Pega o ônibus lotado para mais um dia. Precisa prestar atenção, senão o salário acaba sem conseguir separar o necessário para a locomoção. Lá, encontra-se com o outro transporte, a moto, aonde se equilibra durante o dia para entregar encomendas. Se o destino tivesse desejado outra coisa, as encomendas estariam sendo entregues a ele, e não por ele.

Era isso que a família sempre quis: que ganhasse a vida de forma honesta, sem sucumbir à violência, às drogas, ao fim da vida por uma bala encomendada por acerto de contas. Com esforço, terminou os estudos numa escola pública, sem possibilidade -ah, as malditas impossibilidades!- de um diploma superior. Por enquanto, a sobrevivência era mais importante.

No meio do caminho, presencia uma cena de violência que a família tanto se enoja de ver: um assalto, ao ar livre. Mais um idoso vítima da própria inocência. Interrompe o percurso para prestar socorro ao próximo. Alguém havia chamado a polícia. E a polícia chegou.

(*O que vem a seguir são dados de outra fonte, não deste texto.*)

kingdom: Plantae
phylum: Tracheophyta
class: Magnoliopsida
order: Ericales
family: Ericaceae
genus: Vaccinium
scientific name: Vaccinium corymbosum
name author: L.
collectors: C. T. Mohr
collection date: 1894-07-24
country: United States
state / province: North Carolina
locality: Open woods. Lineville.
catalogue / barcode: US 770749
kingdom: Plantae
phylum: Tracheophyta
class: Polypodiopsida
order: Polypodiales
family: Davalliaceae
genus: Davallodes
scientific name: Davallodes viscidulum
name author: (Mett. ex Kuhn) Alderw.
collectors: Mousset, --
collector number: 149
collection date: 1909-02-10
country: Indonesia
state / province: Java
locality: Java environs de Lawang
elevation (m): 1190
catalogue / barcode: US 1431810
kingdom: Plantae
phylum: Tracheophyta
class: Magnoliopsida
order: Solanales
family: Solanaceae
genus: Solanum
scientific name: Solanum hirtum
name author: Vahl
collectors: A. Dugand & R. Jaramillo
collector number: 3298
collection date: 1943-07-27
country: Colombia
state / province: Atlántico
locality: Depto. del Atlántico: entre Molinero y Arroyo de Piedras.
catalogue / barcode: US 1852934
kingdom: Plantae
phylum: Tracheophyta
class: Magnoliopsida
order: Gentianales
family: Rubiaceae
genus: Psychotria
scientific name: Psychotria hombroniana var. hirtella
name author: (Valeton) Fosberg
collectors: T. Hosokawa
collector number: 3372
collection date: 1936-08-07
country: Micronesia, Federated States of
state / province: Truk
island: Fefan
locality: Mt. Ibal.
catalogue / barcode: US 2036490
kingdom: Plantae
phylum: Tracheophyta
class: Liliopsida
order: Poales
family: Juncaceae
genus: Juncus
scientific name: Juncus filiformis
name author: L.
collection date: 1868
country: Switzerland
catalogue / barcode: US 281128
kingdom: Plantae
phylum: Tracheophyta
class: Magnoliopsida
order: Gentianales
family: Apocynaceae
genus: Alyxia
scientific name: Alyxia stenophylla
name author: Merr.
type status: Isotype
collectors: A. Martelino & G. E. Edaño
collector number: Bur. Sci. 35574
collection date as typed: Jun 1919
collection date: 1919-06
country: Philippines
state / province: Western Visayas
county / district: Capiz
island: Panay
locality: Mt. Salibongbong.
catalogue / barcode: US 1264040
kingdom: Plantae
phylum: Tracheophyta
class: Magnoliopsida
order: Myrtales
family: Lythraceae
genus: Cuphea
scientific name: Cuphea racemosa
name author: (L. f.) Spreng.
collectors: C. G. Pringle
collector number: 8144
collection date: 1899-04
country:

Na sua condição de baixa renda, não pode se dar ao luxo de usar roupas melhores para exercer o ofício de motoqueiro. Usa roupas simples. Mas o que uma pessoa vestida naqueles trajes faz num bairro nobre, ao lado de um velhinho apavorado? O que esse rapaz quer do lado desse senhor, segurando-o pelo braço nessa atitude suspeita?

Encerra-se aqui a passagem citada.